Der Fall (German Edition)
Angehörige der französischen Miliz. Sie traten ein, ohne anzuklopfen, und rissen ihm die Gedärme aus dem Leib.
O Pardon, gnädige Frau! Sie hat übrigens kein Wort verstanden. – Wie viele Menschen zu so später Stunde trotz des seit Tagen anhaltenden Regens noch unterwegs sind! Ein Glück, dass es Wacholder gibt, er ist der einzige Lichtblick in all dieser Düsternis. Spüren Sie, was für ein goldenes, kupfriges Licht er in Ihnen anzündet? Ich liebe es, so wacholderdurchwärmt durch die abendliche Stadt zu schlendern. Ganze Nächte durchwandere ich so, träume vor mich hin oder führe endlose Selbstgespräche. So wie heute Abend. Doch ich fürchte, ich schwatze Ihnen die Ohren voll. Danke, Sie sind zu liebenswürdig. Es ist dies eine Art Sicherheitsventil; kaum dass ich den Mund auftue, fließt die Rede über. Dieses Land inspiriert mich übrigens. Ich liebe das Volk, das sich da auf den Gehsteigen drängt, eingezwängt in einen kleinen Raum zwischen Häusern und Wasser, eingekreist von Dunstschleiern, kaltem Land und einem wie ein Waschkessel dampfenden Meer. Ich liebe es, denn es ist doppelt. Es ist hier und es ist anderswo.
Gewiss doch! Wenn Sie die schleppenden Schritte auf dem glitschigen Pflaster hören, wenn Sie die Leute zwischen ihren von goldbraunen Heringen und herbstlaubfarbenen Schmuckstücken überquellenden Läden hin und her schlurfen sehen, sind Sie unwillkürlich überzeugt, all diese Menschen seien heute Abend hier.
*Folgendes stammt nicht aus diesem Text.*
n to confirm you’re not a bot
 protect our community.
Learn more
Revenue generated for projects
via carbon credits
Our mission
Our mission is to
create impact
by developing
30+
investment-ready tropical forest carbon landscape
Es geht Ihnen genau wie allen anderen, Sie halten diese guten Leute für ein Volk von Bürgermeistern und Krämern, die ihre Aussichten auf das ewige Leben nach der Zahl ihrer Taler errechnen und deren einzige lyrische Anwandlung darin besteht, breitkrempige Hüte tragend Anatomielektionen beizuwohnen. Weit gefehlt. Sie gehen neben uns her, das stimmt, und doch – schauen Sie bloß, wo ihre Köpfe sich befinden! In diesem Dunst aus Neonlicht, Wacholder und Minze, der sich von den roten und grünen Reklamen herabsenkt. Holland ist ein Traum, Monsieur, ein Traum aus Gold und Rauch, bei Tag eher rauchig, bei Nacht eher golden, und Tag und Nacht ist dieser Traum von Lohengrins bevölkert, gleich jenen Gestalten dort drüben, die versonnen auf ihren schwarzen Fahrrädern mit den hohen Lenkstangen vorüberhuschen – Trauerschwäne, die ohne Rast noch Ruh im ganzen Land den Kanälen entlang die Meere umkreisen. Sie träumen, den Kopf in ihren kupfrigen Nebelschwaden verborgen, sie ziehen ihre Kreise; wie Schlafwandler beten sie im goldenen Weihrauch des Dunsts und sind nicht mehr hier. Über Tausende von Kilometern streben sie Java entgegen, der fernen Insel. Sie beten zu jenen fratzenhaften Göttern Indonesiens, die in allen ihren Schaufenstern prunken und die im gegenwärtigen Augenblick über uns dahinschweben, ehe sie sich, prachtliebenden Affen gleich, an die Schilder und Treppengiebel hängen, um diesen von Fernweh geplagten Kolonisten in Erinnerung zu rufen, dass Holland nicht nur das Europa der Krämer ist, sondern zugleich auch die See, die See, die einen nach Zipangu trägt und zu jenen Inseln, wo die Menschen im Wahnsinn und im Glück sterben.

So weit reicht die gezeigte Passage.